Hong Kong has dropped its bid to acquire the London Stock Exchange.
A takeover by Hong Kong Exchanges and Clearing (HKEX) would have created the world’s third-biggest stock exchange behind the New York Stock Exchange and the Nasdaq in terms of the value of companies listed on those markets, according to the operators’ data.
“Today, disappointingly, we announced our decision not to proceed with a firm offer for London Stock Exchange Group (LDNXF),” said Charles Li, CEO of HKEX (HKXCF), in a blog post. “We still believe the strategic rationale for the combination of our two businesses is compelling and would create a world-leading market infrastructure group.”
However, Li said pursuing a “combination of the two businesses would not be in the best interests of our own shareholders.”

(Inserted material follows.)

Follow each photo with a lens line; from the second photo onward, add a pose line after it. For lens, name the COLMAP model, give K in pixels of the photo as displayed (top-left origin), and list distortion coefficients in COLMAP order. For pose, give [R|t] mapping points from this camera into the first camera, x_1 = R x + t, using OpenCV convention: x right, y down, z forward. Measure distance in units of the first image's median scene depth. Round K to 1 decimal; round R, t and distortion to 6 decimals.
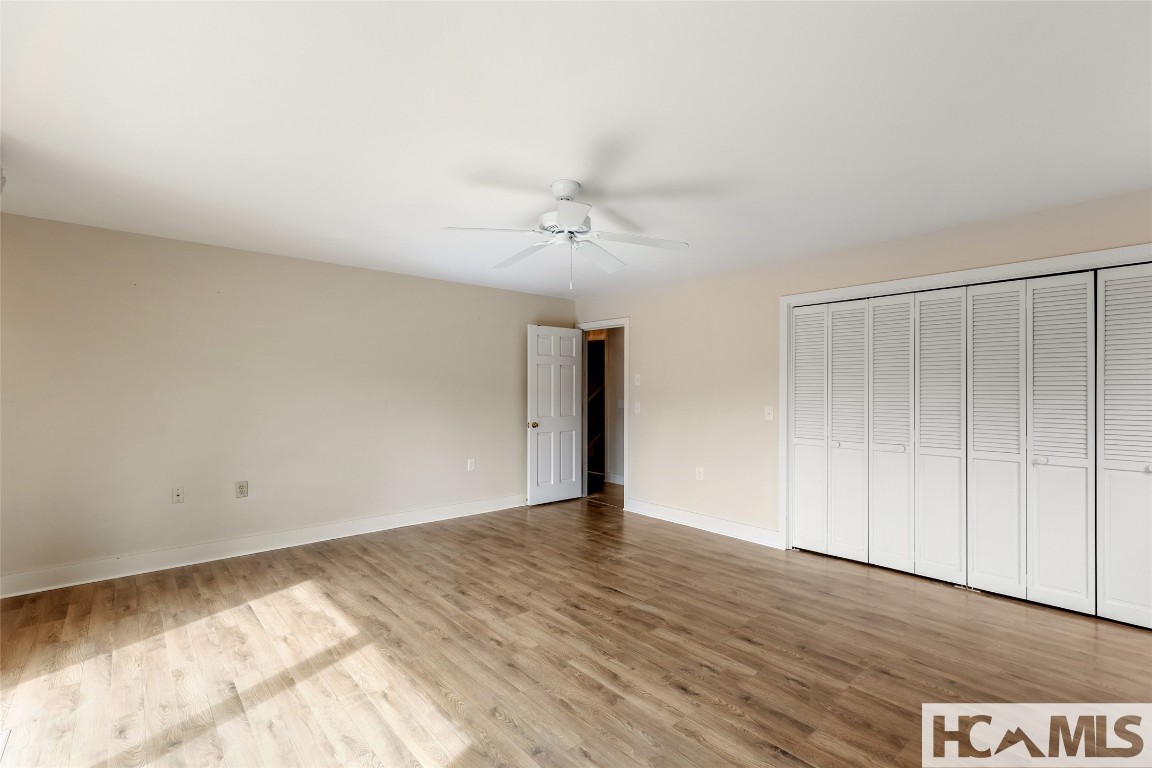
lens RADIAL K [[532.0, 0, 576.1], [0, 532.0, 385.8], [0, 0, 1]] dist [0.002225, 0.000084]
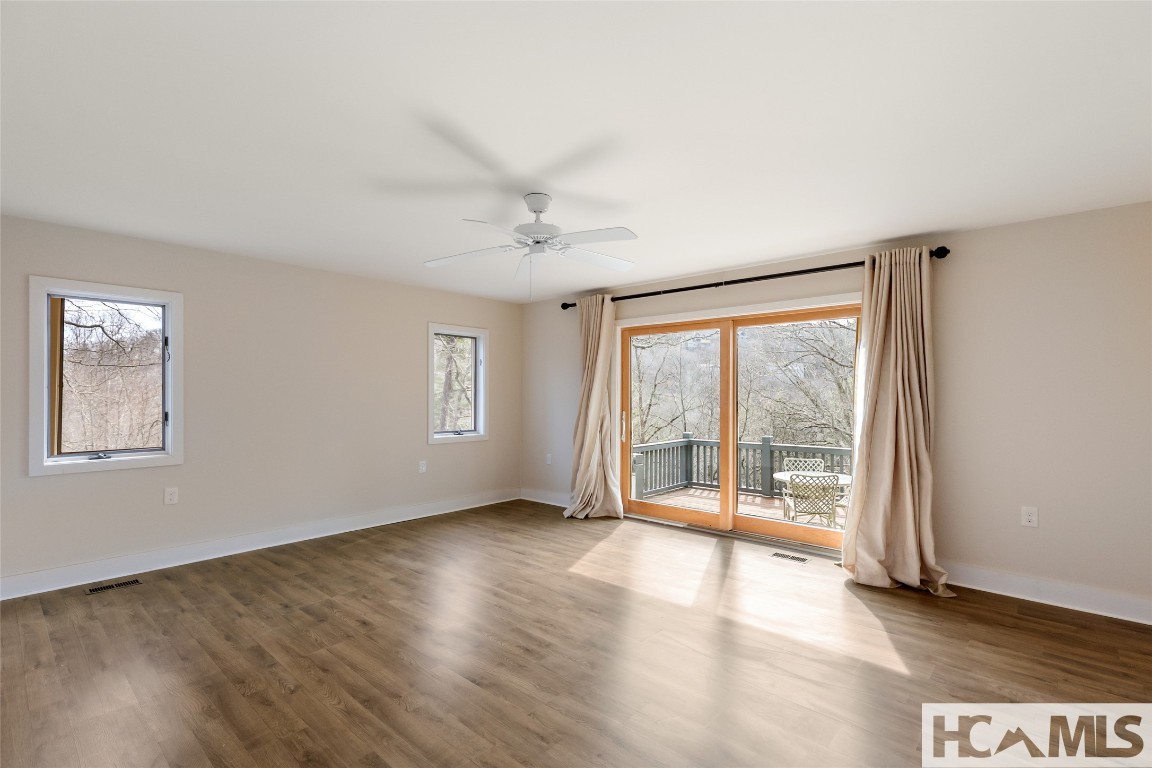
lens RADIAL K [[532.0, 0, 576.1], [0, 532.0, 391.5], [0, 0, 1]] dist [0.002225, 0.000084]
pose [[-0.991332, -0.005564, -0.131264, 0.039462], [-0.003689, 0.999888, -0.014517, 0.020451], [0.131330, -0.013907, -0.991241, 1.955073]]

In a statement, the board of the London Stock Exchange Group noted the announcement and said it would continue with its planned acquisition of Refinitiv, a financial data provider. Its shares fell by nearly 5%.
The HKEX initially made a £30 billion ($37 billion) bid for the LSE in September. It proposed to combine the two companies in a cash and share deal worth £29.6 billion, or £31.6 billion ($39 billion) including debt.
But the London Stock Exchange roundly rejected that bid, saying it was too low, politically risky and lacked strategic merit.